Milan agli asiatici, Berlusconi verso il sì

1 Maggio 2015

Oggi, probabilmente, un nuovo incontro con Mister Bee per la cessione della maggioranza della società rossonera

Giornata interlocutoria quella di ieri per la cessione del Milan. Silvio Berlusconi ha riflettuto sull’offerta di mister Bee (500 milioni per la maggioranza della società). Oggi potrebbe esserci un nuovo incontro tra le parti per chiudere l’operazione.

di STEFANO TAMBURINI

Franco Baresi, allora capitano rossonero con un futuro da mito milanista, se lo trovò di fronte, inatteso visitatore a Milanello, con mano tesa e ampio sorriso: «Salve, sono il suo nuovo presidente». Era il febbraio 1986, quasi trent’anni fa, e quel 50enne dai progetti così ambiziosi da sembrare anche un po’ folli, aveva appena cominciato a svestire i panni dell’imprenditore rampante per essere il Silvio Berlusconi che per gli anni a venire intreccerà il suo cammino con la storia del calcio italiano e non solo.

Quel primo passo nel ritiro rossonero ha poi fruttato 28 trofei che tifosi dalla memoria corta hanno dimenticato in questi ultimi anni di amarezze, specie gli ultimi due da psicanalisi. Comunque la si pensi su Berlusconi, è indubbio che nessun presidente abbia saputo vincere quanto lui. E, in qualsiasi modo finisca il ballottaggio fra il mister Bee thailandese (al secolo Bee Thaechaubol) o il suo antagonista cinese Lee, il Milan sarà la terza grande squadra italiana a finire in mani straniere. Sotto la Madunina il derby sta per diventare sfida asiatica, con l’Inter che dal 15 ottobre 2013 è sotto il controllo di una società indonesiana capeggiata da Erick Thohir. E poi c’è la Roma, che dall’estate 2011 è in mano a un gruppo di imprenditori made in Usa guidati da James Pallotta.

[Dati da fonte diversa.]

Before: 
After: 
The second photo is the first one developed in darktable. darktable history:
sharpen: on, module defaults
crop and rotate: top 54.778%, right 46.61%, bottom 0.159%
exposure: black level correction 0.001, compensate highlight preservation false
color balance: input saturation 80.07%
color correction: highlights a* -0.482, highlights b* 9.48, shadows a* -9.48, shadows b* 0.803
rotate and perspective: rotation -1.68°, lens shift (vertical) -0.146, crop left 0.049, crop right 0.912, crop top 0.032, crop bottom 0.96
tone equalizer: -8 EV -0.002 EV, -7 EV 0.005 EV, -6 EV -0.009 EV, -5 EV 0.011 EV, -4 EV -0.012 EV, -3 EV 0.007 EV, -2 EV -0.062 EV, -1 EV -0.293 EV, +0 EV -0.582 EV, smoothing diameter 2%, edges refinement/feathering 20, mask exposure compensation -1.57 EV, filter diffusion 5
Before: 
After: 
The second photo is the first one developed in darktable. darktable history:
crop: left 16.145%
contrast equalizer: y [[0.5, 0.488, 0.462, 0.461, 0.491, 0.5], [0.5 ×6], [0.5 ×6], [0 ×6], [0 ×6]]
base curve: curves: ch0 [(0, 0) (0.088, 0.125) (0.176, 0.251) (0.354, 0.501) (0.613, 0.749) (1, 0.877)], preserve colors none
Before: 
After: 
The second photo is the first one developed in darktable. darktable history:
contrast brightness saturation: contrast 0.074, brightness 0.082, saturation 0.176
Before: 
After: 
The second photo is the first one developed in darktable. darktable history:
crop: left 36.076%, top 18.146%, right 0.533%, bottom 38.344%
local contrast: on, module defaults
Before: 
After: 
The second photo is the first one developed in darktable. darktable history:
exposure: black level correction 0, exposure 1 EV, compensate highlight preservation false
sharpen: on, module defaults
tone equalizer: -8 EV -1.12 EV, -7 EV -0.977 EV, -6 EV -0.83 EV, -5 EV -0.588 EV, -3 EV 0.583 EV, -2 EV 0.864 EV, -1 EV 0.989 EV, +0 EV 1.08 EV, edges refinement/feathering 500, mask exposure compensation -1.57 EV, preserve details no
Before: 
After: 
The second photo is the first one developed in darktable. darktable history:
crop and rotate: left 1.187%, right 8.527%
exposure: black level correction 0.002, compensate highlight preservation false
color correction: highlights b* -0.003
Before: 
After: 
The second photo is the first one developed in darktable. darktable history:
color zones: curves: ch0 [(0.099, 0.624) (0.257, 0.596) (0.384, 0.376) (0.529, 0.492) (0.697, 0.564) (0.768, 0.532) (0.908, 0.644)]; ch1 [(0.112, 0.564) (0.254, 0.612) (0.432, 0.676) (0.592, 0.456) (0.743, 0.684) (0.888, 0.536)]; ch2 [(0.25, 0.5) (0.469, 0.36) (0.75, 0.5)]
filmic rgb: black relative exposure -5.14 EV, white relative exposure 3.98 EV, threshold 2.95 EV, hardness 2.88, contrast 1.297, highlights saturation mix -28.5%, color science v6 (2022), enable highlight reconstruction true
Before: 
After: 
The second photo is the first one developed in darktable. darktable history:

Passaggi di proprietà certo non indolori sul piano emotivo. Nella Capitale la famiglia Sensi aveva regalato le ultime vere gioie giallorosse, quelle dello scudetto 2001. Sulla sponda nerazzurra dei navigli, Massimo Moratti era addirittura la riedizione dell’epopea del padre Angelo, di Helenio Herrera e di una formazione da recitare a memoria e tutta d’un fiato. Massimo era l’Inter di un Triplete ancora fresco nei ricordi (2010) e disciolto nell’amarezza di stagioni quasi in fotocopia di quelle rossonere. Tristezza pura con all’orizzonte una finale di Champions a San Siro nel 2016 e con entrambe le squadre quasi certamente fuori dai tornei continentali.

Oggi non c’è da chiedersi se sia giusto o sbagliato quest’impero decadente destinato a non veder mai tramontare il sole, con le tv che reclameranno orari sempre più in favore dei fusi orari orientali e scomodi per noi. Non c’è da chiederselo perché anche altrove è così: in Inghilterra il Chelsea si è affacciato alla grande ribalta solo quando è arrivato il magnate russo Abramovich e i due Manchester sono in mani statunitensi e di sceicchi, così come sono sceicchi i finanziatori del Paris Saint Germain.

E non c’è da chiederselo anche perché non c’è alternativa, in uno scenario dove i debiti del nostro calcio rasentano i due miliardi. E c’è da sperare che occhi stranieri possano cominciare a spazzar via il grave handicap mentale di un intero movimento da tempo ostaggio del peggio del peggio del tifo ultrà. A Cremona c’è poi un’inchiesta sul calcioscommesse da far tremare i polsi, con il capo della cupola che si è appena costituito per snocciolare nomi e cognomi. E che dire dei vertici federali, con un presidente (Carlo Tavecchio) squalificato per razzismo dall’Uefa e di suoi più che imbarazzanti vice Claudio Lotito e Mario Macalli, il primo azzoppato per una penosa intercettazione (quella del «se Frosinone e Carpi vengono in A siamo rovinati»), il secondo squalificato per gli imbrogli legati al marchio di una società fallita. E poi, le minacce ai giocatori, le bombe fatte esplodere in curva. Quei pochi che parlano lo fanno per spostare l’attenzione su chi commenta i fatti sui giornali mentre la miglior definizione dei teppisti da stadio («Fottuti idioti») del presidente romanista Pallotta viene salutata dall’assedio ultrà. Da anni va così e la tendenza è al ribasso. Perderemo in romanticismo. Ma il futuro, che piaccia o no, è questo.